Outre la recherche et la formation, d’autres accords sectoriels, en cours de négociation, sont directement touchés par le résultat du vote de dimanche.

La rénovation de la voie bilatérale, autrement dit un accord institutionnel, est-il encore possible? Bruxelles souffle le chaud et le froid depuis hier. Le terrain ne serait pas favorable, mais le mandat de négociation pourrait tout de même être délivré cette semaine, selon différentes sources européennes. Incertitude, encore et toujours, par rapport au programme Media, qui concerne le cinéma.

La situation paraît en revanche plus claire sur les questions fiscales. L’accès aux marchés financiers européens, réglé par une directive et non un accord bilatéral, n’est que peu sous pression. Tout comme la réforme fiscale des entreprises III, qui est aussi un thème multilatéral.
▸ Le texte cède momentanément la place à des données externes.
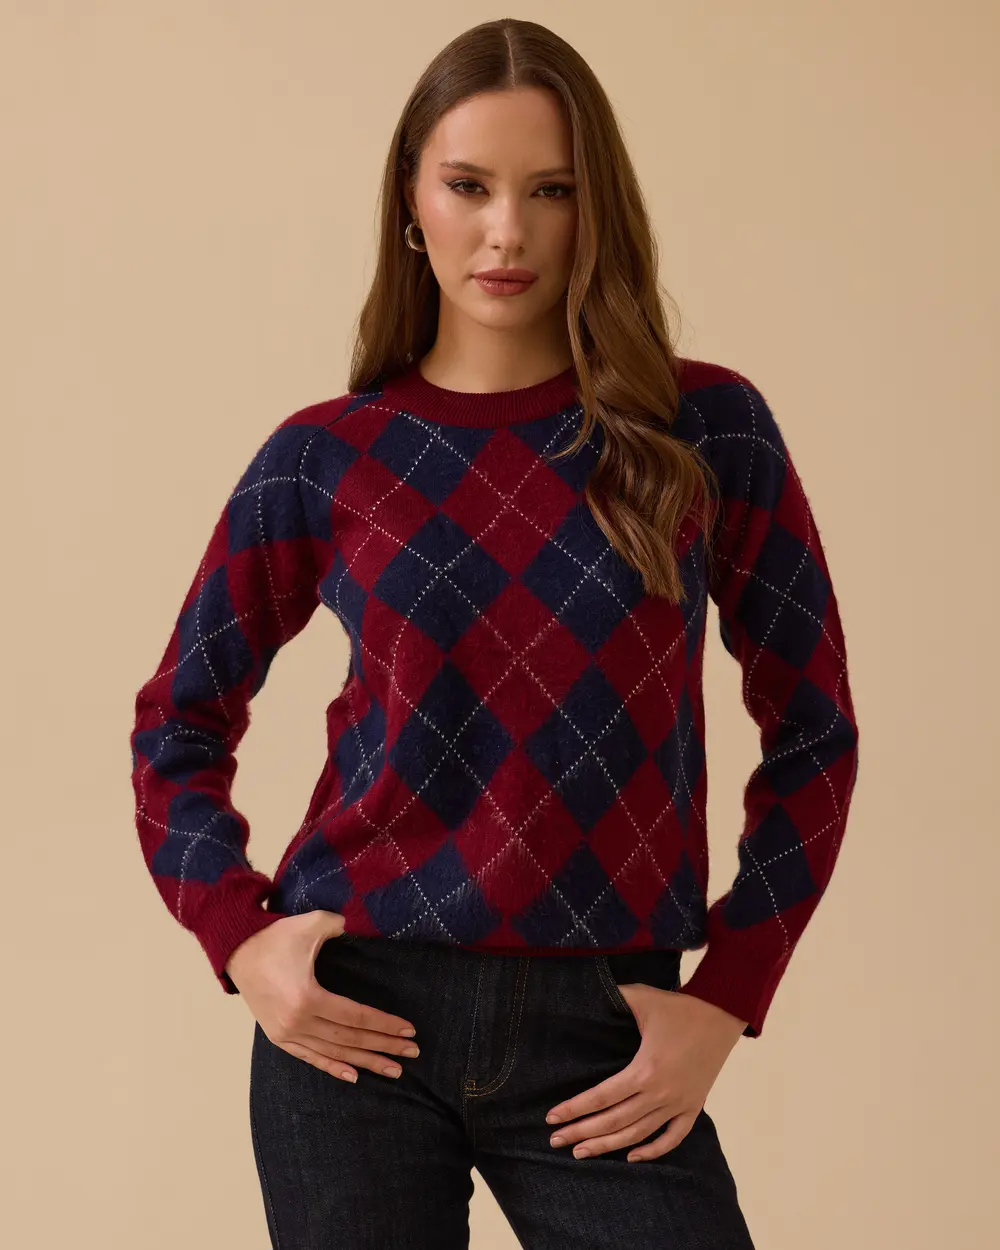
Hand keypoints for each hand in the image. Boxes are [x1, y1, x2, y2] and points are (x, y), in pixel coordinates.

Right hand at [225, 910, 419, 1082]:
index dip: (385, 1024)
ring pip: (334, 1053)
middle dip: (383, 1047)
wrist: (237, 950)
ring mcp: (286, 1033)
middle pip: (350, 1039)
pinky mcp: (278, 1037)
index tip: (409, 1030)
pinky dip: (332, 1067)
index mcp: (307, 998)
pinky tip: (353, 1076)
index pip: (356, 1017)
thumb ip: (340, 924)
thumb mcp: (312, 924)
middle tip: (412, 1053)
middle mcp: (297, 1022)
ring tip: (392, 1070)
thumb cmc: (276, 936)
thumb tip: (363, 924)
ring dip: (365, 1061)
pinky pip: (310, 1057)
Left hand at [544, 983, 746, 1161]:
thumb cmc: (679, 1006)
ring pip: (638, 1134)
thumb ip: (613, 996)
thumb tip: (583, 990)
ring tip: (581, 1152)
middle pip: (613, 1121)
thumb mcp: (642, 997)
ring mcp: (678, 1104)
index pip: (601, 1097)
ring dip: (608, 1146)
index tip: (552, 1118)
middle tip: (555, 1141)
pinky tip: (631, 1156)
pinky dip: (652, 1151)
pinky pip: (672, 1138)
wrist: (723, 1014)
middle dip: (581, 1132)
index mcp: (644, 1070)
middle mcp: (659, 1093)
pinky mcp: (693, 1107)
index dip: (574, 1109)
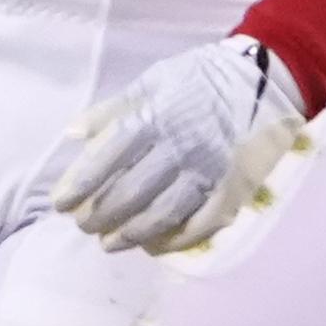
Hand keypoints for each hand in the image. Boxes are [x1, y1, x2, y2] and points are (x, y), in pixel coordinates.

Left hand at [54, 35, 307, 253]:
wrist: (264, 78)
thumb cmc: (201, 78)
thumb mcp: (153, 81)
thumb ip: (112, 109)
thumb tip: (73, 135)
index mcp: (157, 115)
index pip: (108, 156)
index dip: (81, 183)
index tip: (61, 203)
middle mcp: (181, 145)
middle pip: (131, 191)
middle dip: (101, 215)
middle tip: (84, 227)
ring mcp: (209, 170)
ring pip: (162, 213)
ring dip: (130, 234)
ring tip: (110, 243)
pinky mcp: (232, 188)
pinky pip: (200, 224)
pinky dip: (174, 241)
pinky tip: (153, 247)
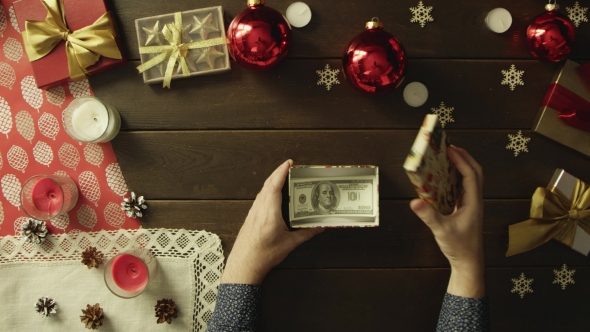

La Suisse devrait donc éviter le pilori. L’échange automatique d’information se négocie davantage au niveau de l’OCDE qu’au seul niveau européen. Reste deux domaines dans lesquels la Suisse peut s’attendre à un dialogue plus difficile suite au vote de dimanche: la régularisation des avoirs au noir. «Les Européens pourraient se passer le mot pour durcir le dialogue», indique un connaisseur du dossier. Les débats sur l’imposition des frontaliers s’annoncent aussi plus nerveux.